18 janeiro de 2017

Maria de Lurdes Gouveia Barata
Um dia de janeiro...

Dia de Janeiro, de frio azul, dia limpo, aparentemente calmo, aparentemente porque o espaço de usufruí-lo o fez desaparecer nas portas de abrir e fechar das Urgências do Hospital. E o dia de frio azul ficou mais apetecível por imaginá-lo lá fora, sem as tosses contínuas da sala de espera, o quente do ar condicionado com peso de cansaço, da impaciência da espera, do roufenho dos altifalantes, que algumas vozes a chamar lá de dentro ainda agravam mais na disfuncionalidade, comendo parcialmente os nomes. Fica-se de cabeça inclinada, aplicando o ouvido, não vá passar a vez. Vir espreitar o céu não dá: três ambulâncias de tubo de escape activo empestam o ar à porta da Urgência.
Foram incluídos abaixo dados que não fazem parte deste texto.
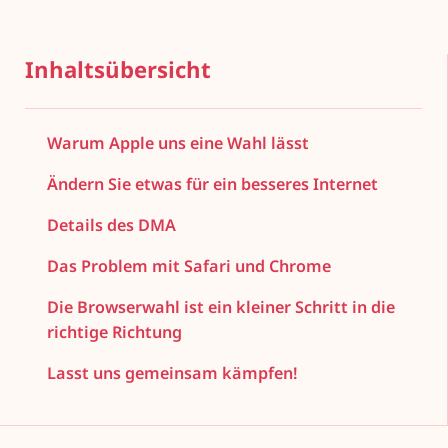
Inhaltsübersicht
Warum Apple uns eine Wahl lässt
Ändern Sie etwas für ein besseres Internet
Details des DMA
Das Problem mit Safari und Chrome
Die Browserwahl ist ein kleiner Schritt in die
richtige Richtung
Lasst uns gemeinsam kämpfen!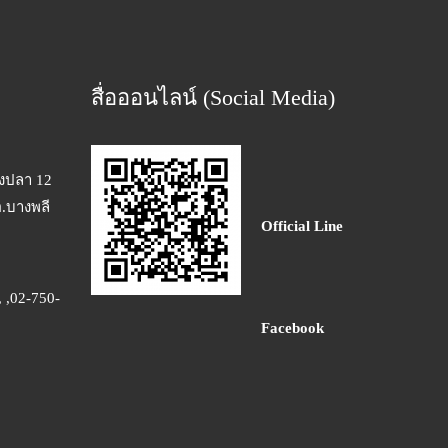
สื่อออนไลน์ (Social Media)
างปลา 12
อ.บางพลี
Official Line
 ,02-750-
Facebook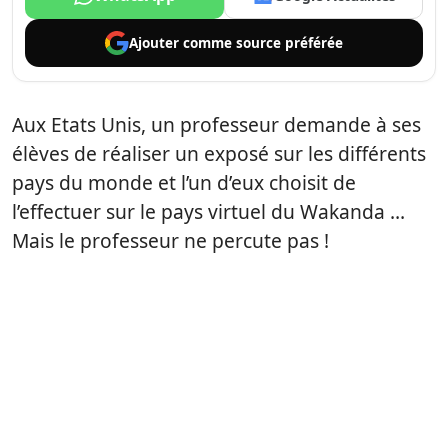
Ajouter comme
source préférée
Aux Etats Unis, un professeur demande à ses
élèves de réaliser un exposé sur les différents
pays du monde et l’un d’eux choisit de
l’effectuer sur le pays virtuel du Wakanda …
Mais le professeur ne percute pas !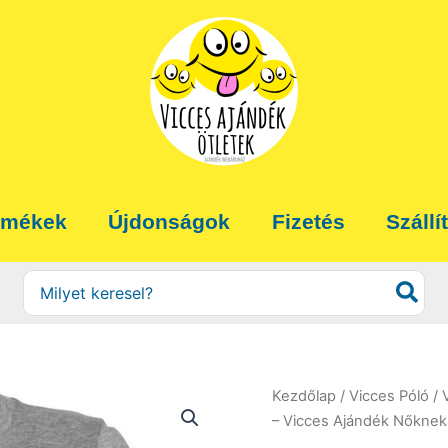
rmékek
Újdonságok
Fizetés
Szállí
Search
for:
Kezdőlap
/
Vicces Póló
/
– Vicces Ajándék Nőknek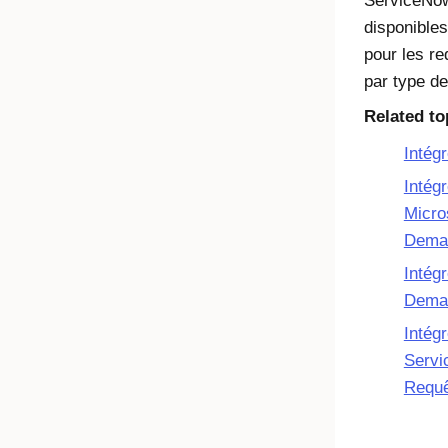
ServiceNo
disponible
pour les r
par type de
Related to
Intég
Intégr
Micro
Dema
Intégr
Dema
Intégr
Servi
Requê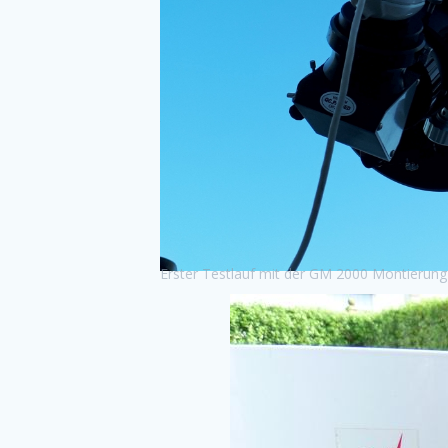
Erster Testlauf mit der GM 2000 Montierun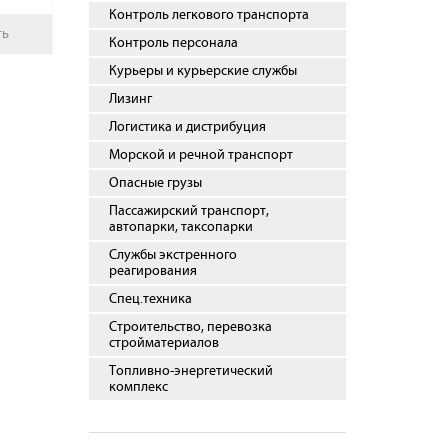
Контроль легкового транспорта
ть
Контроль персонала
Курьеры и курьерские службы
Лизинг
Логистика и дистрибуция
Морской и речной транспорт
Опасные грузы
Пассажирский транспорт,
автопарки, таксопарки
Службы экстренного
реагирования
Спец.техника
Строительство, перевозка
стройматериалов
Топливно-энергетический
комплекс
Há uma distracção: a das caras dos que entram, dos que se lamentam das vindas necessárias, dos que falam, sendo acompanhantes dos que já estão lá dentro há muito tempo. Dentro da sala das tosses não entro. Encosto-me a uma parede a seguir à porta que abre e fecha e fico-me a olhar, taciturna e distraída, o entrar, o sair de pernas, de cadeiras de rodas, de macas com gente trazida nas ambulâncias que roncam e fumam negro. Uma criança cigana, bem agasalhada, corre alegre no meio da confusão e do sorriso dos familiares. Ai! Quase se desequilibra! Estremeço um pouco: e se caísse no chão que imagino minado de vírus e bactérias, de passeata por ali, que a ingenuidade familiar não vê? Alguém, entretanto, me aborda, conhece-me, inteira-se que estou como acompanhante… Alguém me pergunta também como funciona a máquina de café lá fora. Alguém se apressa pela convocação do nome para a triagem, alguém volta à sala das tosses para a espera doutra convocação, alguém atende o telefone e diz «ainda estou à espera». Entra outra revoada de gente e macas e ponho-me a pensar em narrativas de Kafka e a lastimar não ter levado um livro para ler encostada à parede.
O meu relógio. O relógio dos outros. Todos com olhares solidários. O sol da manhã já passou a sol da tarde e o frio azul tornou-se mais frio, até cortante na limpidez do dia. Repetem-se os passos, as pernas, as macas. Entra mais uma maca. Um homem magro, pálido, de traços angulosos, nariz pronunciado no perfil que diviso. E, de repente, em direcção à segunda porta, vê uma cara conhecida. Ergue a cabeça da maca, bate com a mão na mão do outro, abre-se num sorriso e exclama: «Vim aqui a passear!» Abanou-me o dia, não pude deixar de sorrir por fora, por dentro dei uma gargalhada. Desatei logo a simpatizar com aquele homem que me ofereceu a graça sarcástica do dia. Lembrei-me de dois versos dum poema («O sorriso») de Eugénio de Andrade: «Creio que foi o sorriso, / o sorriso foi quem abriu a porta.». «Vim aqui a passear!» abriu uma porta de libertação neste meu dia de Janeiro. Charles Chaplin chama pausa ao riso: «É saudável rir das coisas mais sinistras da vida, inclusive da morte. O riso é um tónico, um alívio, uma pausa que permite atenuar a dor». «Vim aqui a passear!»… e o meu resto de tempo de espera tornou-se uma divagação do meu sorriso que o homem que ia na maca me ofereceu.